* _Source document_
>>>

How is the diagnosis of a psychosic disorder?

Psychotic disorders are diagnosed clinically, based on observed behaviour, subjective reports and the history of the patient. Also, diagnostic tests such as EEG, genotype and toxicology are examined. Some of these tests reveal differences between psychotic and non-psychotic patients none have proved to be reliable in diagnosing individual cases of psychosis. There are three important diagnostic tests to expose the biological basis of psychosis.

  1. Neuroimaging (MRI or PET) is used to reveal abnormalities in the brain that cause schizoaffective disorder, schizophrenia or bipolar disorder. The temporal, frontal and parietal lobes are reduced in size as well as cortical thickness. Magnetic resonance spectroscopy shows increased glutamate levels in the prefrontal and temporal lobes.
  2. Neurophysiological tests (EEG) are conducted when a neurodegenerative or causative medical condition is assumed. Event-related potentials are abnormal in patients is psychotic disorders.

<<<

* _List of tasks_
1 – Decide whether each statement agrees with the text on diagnosing psychotic disorders. Answer yes or no for each, and quote the deciding words of the text. (a) Neuroimaging with MRI or PET is used to reveal abnormalities in the brain. (b) Magnetic resonance spectroscopy shows decreased glutamate levels in the prefrontal and temporal lobes. (c) EEG tests are conducted when a neurodegenerative or causative medical condition is assumed.
2 – Pick up the text on diagnosing psychotic disorders after its last sentence and continue it.

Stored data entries
>>>

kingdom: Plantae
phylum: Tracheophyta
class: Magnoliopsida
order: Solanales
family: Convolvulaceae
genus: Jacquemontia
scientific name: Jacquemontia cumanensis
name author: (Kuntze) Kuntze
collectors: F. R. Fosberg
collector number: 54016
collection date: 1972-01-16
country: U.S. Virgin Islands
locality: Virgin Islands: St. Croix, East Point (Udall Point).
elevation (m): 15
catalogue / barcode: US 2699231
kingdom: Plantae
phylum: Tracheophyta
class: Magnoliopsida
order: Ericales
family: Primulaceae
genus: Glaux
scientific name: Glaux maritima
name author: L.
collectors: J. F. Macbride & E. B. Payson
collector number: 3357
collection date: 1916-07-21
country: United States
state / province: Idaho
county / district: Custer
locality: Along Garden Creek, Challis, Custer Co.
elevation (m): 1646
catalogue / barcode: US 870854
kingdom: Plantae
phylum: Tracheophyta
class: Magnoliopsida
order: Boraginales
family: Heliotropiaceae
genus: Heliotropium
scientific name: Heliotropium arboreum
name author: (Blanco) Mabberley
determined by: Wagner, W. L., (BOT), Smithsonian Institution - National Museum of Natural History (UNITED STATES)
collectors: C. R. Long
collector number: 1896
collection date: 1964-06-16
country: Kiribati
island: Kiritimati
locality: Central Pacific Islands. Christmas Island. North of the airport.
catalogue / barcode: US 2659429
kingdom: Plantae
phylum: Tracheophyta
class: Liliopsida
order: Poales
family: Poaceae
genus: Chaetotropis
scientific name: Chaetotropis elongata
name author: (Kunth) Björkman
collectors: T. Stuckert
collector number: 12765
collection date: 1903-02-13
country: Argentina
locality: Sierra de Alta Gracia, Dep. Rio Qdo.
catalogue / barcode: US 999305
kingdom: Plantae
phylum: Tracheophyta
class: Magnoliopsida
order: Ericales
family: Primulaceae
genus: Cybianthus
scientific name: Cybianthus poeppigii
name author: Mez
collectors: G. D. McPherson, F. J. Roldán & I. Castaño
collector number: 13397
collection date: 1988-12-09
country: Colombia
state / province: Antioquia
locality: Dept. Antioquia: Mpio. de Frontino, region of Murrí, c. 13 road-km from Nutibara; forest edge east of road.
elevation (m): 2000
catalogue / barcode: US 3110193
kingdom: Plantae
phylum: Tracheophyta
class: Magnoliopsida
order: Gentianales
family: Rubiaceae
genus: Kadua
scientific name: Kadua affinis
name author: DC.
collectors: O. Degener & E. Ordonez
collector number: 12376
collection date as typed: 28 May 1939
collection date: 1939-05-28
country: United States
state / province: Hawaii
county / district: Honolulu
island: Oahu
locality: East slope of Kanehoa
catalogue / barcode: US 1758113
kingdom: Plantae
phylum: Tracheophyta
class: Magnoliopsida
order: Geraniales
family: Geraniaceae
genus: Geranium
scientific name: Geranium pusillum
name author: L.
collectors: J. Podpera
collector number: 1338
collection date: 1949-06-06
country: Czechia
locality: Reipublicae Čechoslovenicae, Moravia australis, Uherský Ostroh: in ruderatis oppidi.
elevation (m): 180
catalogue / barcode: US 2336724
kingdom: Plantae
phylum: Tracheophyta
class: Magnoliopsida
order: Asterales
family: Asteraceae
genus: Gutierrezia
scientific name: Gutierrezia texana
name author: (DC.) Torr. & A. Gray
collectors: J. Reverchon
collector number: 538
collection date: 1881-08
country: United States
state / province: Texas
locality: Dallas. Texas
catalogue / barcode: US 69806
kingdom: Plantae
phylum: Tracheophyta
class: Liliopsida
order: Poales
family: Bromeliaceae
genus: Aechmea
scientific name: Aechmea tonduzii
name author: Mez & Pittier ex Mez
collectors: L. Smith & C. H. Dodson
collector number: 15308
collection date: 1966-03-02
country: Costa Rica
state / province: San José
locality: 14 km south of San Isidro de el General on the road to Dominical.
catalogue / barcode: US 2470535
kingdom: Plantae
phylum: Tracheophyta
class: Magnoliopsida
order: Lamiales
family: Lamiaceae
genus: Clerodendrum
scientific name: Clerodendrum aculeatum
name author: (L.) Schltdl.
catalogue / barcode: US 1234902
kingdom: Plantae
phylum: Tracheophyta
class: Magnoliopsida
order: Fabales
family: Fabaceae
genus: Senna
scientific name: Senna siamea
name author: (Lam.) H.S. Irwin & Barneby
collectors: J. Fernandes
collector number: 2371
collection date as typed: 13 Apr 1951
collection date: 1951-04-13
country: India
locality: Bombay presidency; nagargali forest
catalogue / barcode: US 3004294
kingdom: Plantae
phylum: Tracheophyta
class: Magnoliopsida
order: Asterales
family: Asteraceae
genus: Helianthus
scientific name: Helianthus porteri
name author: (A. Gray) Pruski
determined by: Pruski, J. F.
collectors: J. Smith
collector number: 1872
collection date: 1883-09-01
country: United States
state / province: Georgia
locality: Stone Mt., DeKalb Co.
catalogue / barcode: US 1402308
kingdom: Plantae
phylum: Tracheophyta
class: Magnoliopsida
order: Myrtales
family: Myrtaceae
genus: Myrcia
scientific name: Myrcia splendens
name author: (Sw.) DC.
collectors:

<<<

* _Per-task answers_
1 –
(a) Yes: "Neuroimaging (MRI or PET) is used to reveal abnormalities in the brain"
(b) No: "Magnetic resonance spectroscopy shows increased glutamate levels in the prefrontal and temporal lobes."
(c) Yes: "Neurophysiological tests (EEG) are conducted when a neurodegenerative or causative medical condition is assumed."

2 –
  3. Serologic test for syphilis is recommended in psychosis. The immunologic conditions should be considered when the onset of psychotic symptoms is very sudden.

How is psychosis treated?

Psychoses can be treated with medicine. These work on dopamine and D2 receptors. Their effectiveness depends on the safety profile of the patient which varies with the underlying cause and previous pharmacology. Most patients are treated with short-acting medicine that requires daily administration. Long-acting medicine (haloperidol, olanzapine) are available and can facilitate adherence to the treatment. Effects of antipsychotics are moderate, and efficacy limited. Other medicines work on the 5-HT2A receptor. These are useful for psychotic symptoms that are caused by dopamine, such as with Parkinson. However, they are less effective in treatment of schizophrenia and mood disorders. A careful review of the patients’ condition and medical history is needed before antipsychotic drugs are considered.

Another way of treatment is brain-stimulation such as ECT, TMS, DBS or tDCS. For example, ECT is affective for catatonia but also for mood disorders (depression) and schizoaffective disorders unresponsive to anti-psychotics. A promising effect is that auditory or verbal hallucinations can be controlled. When tDCS is applied over the auditory cortex this can result in less hallucinations and decrease of negative symptoms such as apathy and social withdrawal. Then, DBS is the most invasive and used when all other treatments fail.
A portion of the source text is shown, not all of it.